September 2019 marks a monumental date for college athletes in California. Governor Gavin Newsom signed a new bill into law, named the Fair Pay To Play Act, making it easier for college athletes in California to profit from their own name, image and likeness. The law won’t take effect until 2023, but I suspect we’ll be hearing numerous updates within the next 3 years.
Once implemented, the bill aims to benefit athletes by putting their interests at a higher level importance, balancing out the power of the institutions they’re playing for. Currently, NCAA rules allow colleges to provide athletes with free tuition, room and board, and a stipend to cover other basic costs. Under this law, players can be further compensated. For example, they can begin selling their own merchandise or being a spokesperson for national and local businesses without fear of losing their NCAA eligibility or scholarships. Players will also be able to hire an agent to manage the process.
The governor speculates that his action will spark a ripple effect, leading other states to soon introduce similar legislation. In just the past few weeks, legislators in South Carolina, New York and Illinois began talking about the possibility of similar laws.
Despite the support they’ve seen, the law has also sparked some controversy. From a wider perspective, this kind of legislation is putting pressure on the NCAA to change their rules regarding amateurism.
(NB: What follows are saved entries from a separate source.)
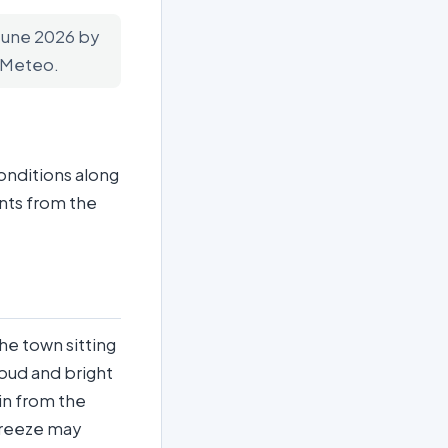
 June 2026 by
n-Meteo.
onditions along
nts from the
the town sitting
loud and bright
 in from the
breeze may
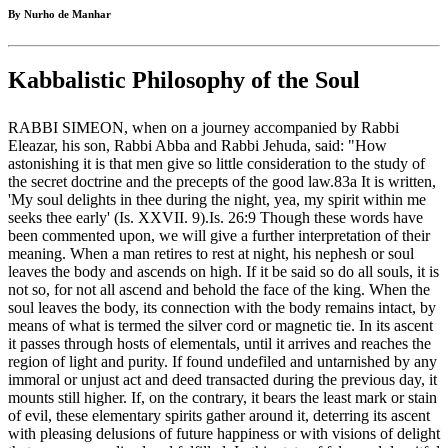
By Nurho de Manhar
Kabbalistic Philosophy of the Soul
RABBI SIMEON, when on a journey accompanied by Rabbi
Eleazar, his son, Rabbi Abba and Rabbi Jehuda, said: "How
astonishing it is that men give so little consideration to the study of
the secret doctrine and the precepts of the good law.83a It is written,
'My soul delights in thee during the night, yea, my spirit within me
seeks thee early' (Is. XXVII. 9).Is. 26:9 Though these words have
been commented upon, we will give a further interpretation of their
meaning. When a man retires to rest at night, his nephesh or soul
leaves the body and ascends on high. If it be said so do all souls, it is
not so, for not all ascend and behold the face of the king. When the
soul leaves the body, its connection with the body remains intact, by
means of what is termed the silver cord or magnetic tie. In its ascent
it passes through hosts of elementals, until it arrives and reaches the
region of light and purity. If found undefiled and untarnished by any
immoral or unjust act and deed transacted during the previous day, it
mounts still higher. If, on the contrary, it bears the least mark or stain
of evil, these elementary spirits gather around it, deterring its ascent
with pleasing delusions of future happiness or with visions of delight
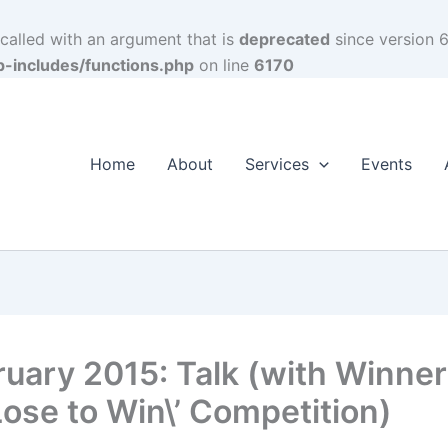
alled with an argument that is
deprecated
since version 6
p-includes/functions.php
on line
6170
Home
About
Services
Events
ruary 2015: Talk (with Winner
Lose to Win\’ Competition)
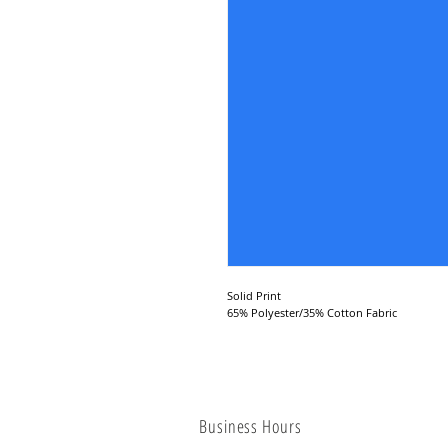
Solid Print
65% Polyester/35% Cotton Fabric
Business Hours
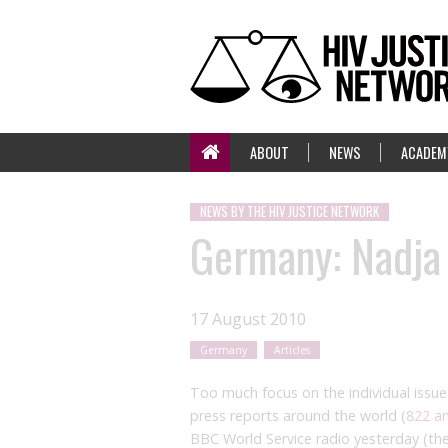
ABOUT
NEWS
ACADEM
NEWS BY THE HIV JUSTICE NETWORK
Germany: Nadja 
17 August 2010
Germany
Articles
Too much focus on the individual issue
press reports around the world (
822 a
BBC World Service radio yesterday (the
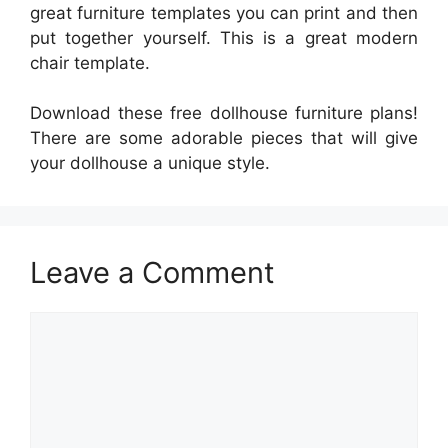
great furniture templates you can print and then
put together yourself. This is a great modern
chair template.
Download these free dollhouse furniture plans!
There are some adorable pieces that will give
your dollhouse a unique style.
Leave a Comment
Comment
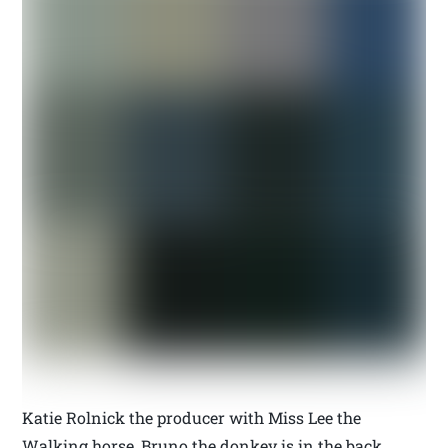
Katie Rolnick the producer with Miss Lee the
Walking horse, Bruno the donkey is in the back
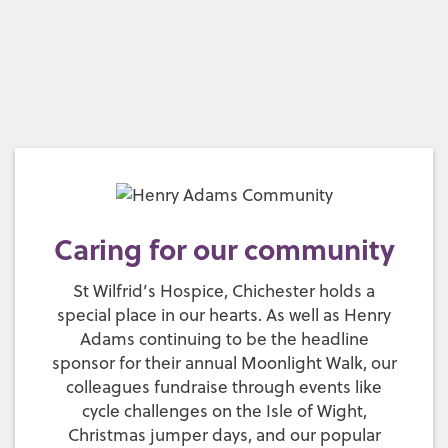
Caring for our community
St Wilfrid’s Hospice, Chichester holds a
special place in our hearts. As well as Henry
Adams continuing to be the headline
sponsor for their annual Moonlight Walk, our
colleagues fundraise through events like
cycle challenges on the Isle of Wight,
Christmas jumper days, and our popular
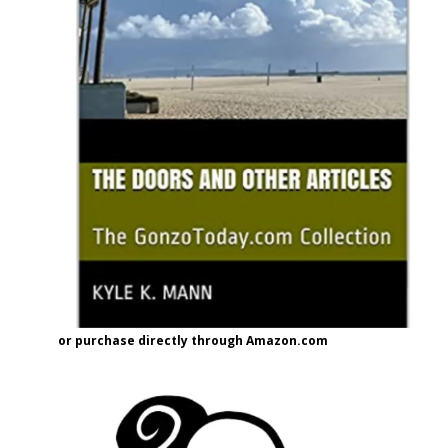
or purchase directly through Amazon.com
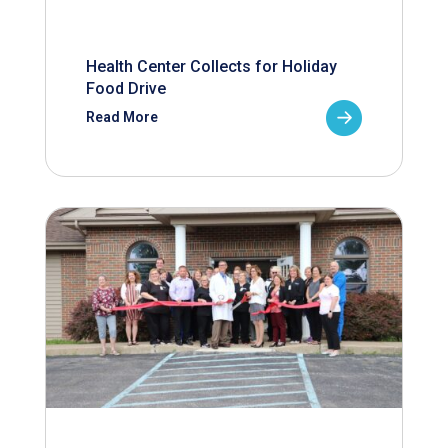
Health Center Collects for Holiday
Food Drive
Read More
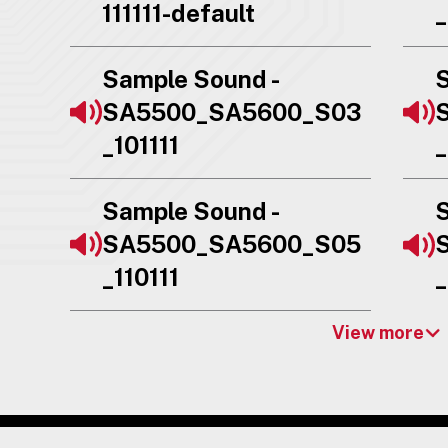
111111-default
_
Sample Sound -
S
SA5500_SA5600_S03
_101111
_
Sample Sound -
S
SA5500_SA5600_S05
_110111
_
View more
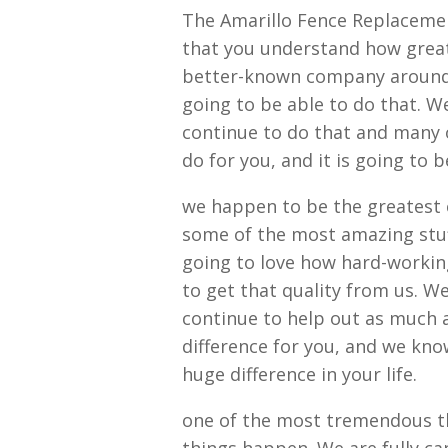
The Amarillo Fence Replacemen
that you understand how great
better-known company around 
going to be able to do that. We
continue to do that and many o
do for you, and it is going to 
we happen to be the greatest 
some of the most amazing stuf
going to love how hard-working 
to get that quality from us. W
continue to help out as much a
difference for you, and we kno
huge difference in your life.
one of the most tremendous th
things happen. We are fully ca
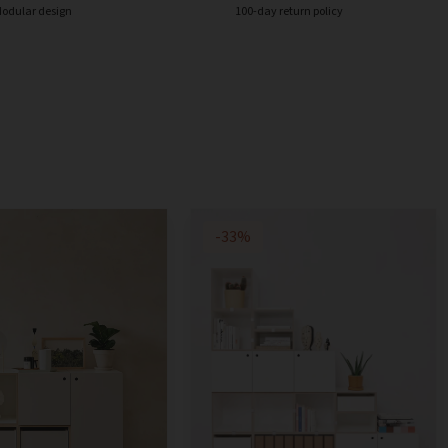
odular design
100-day return policy
-33%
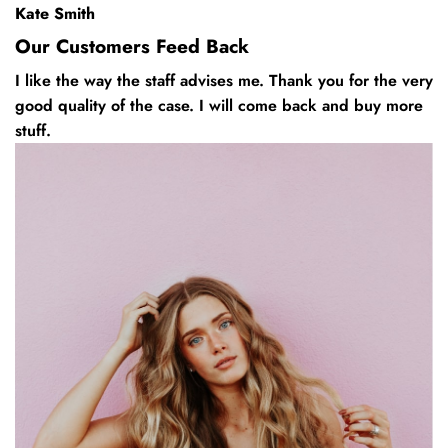
Kate Smith
Our Customers Feed Back
I like the way the staff advises me. Thank you for the very
good quality of the case. I will come back and buy more
stuff.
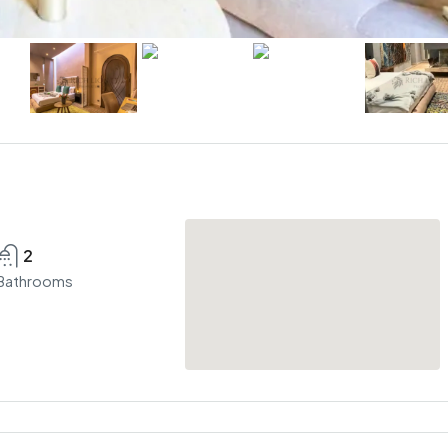
2
Bathrooms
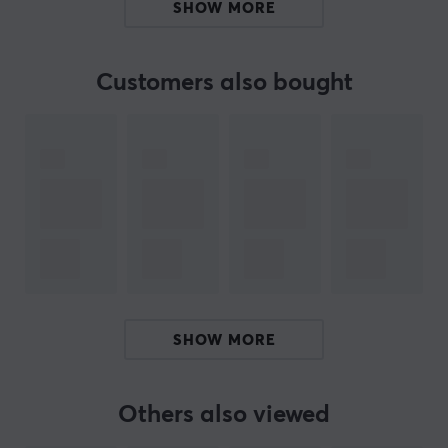
SHOW MORE
The cable has a round form factor and uses gold-
plated connectors to ensure a stable and reliable
connection. It supports the latest HDMI 2.1 standard,
Customers also bought
including enhanced audio return channel (eARC) and
Dolby Vision technology. The addition of DSC
technology enables higher resolutions such as 10K and
improves performance in dynamic environments. Its
resistance to electromagnetic interference ensures that
the signal remains unchanged over long distances.
Note:
Due to its structure, the optical HDMI cable
transmits video signals only in one direction. Be sure to
check the markings on the connectors to connect the
product correctly.
SHOW MORE
Summary
Active optical HDMI cable
Others also viewed
Transfer rate up to 48 Gb/s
The NCAA’s Board of Directors called the law “unconstitutional,” and may be willing to sue the state of California for violating the commerce clause of the U.S. Constitution, which says that only Congress has the power to regulate commerce among the states.
As the laws stand now, California schools and their athletes would essentially be stuck between NCAA regulations and California law. There are also questions about the logistics of athletes profiting from their name and likeness, specifically regarding the relationship with current donors and individual athletic departments.
Governor Newsom is aware of the potential conflict with the law, stating that he and his administration are looking forward to reviewing recommendations and working constructively to mitigate any unintended consequences that may negatively impact Californian colleges, universities and athletes.
The level of compensation college athletes should receive for their talents has been a long-debated issue. It will be interesting to see how California’s initiative impacts both public opinion and athletes at every level from youth sports to Olympic and professional athletes.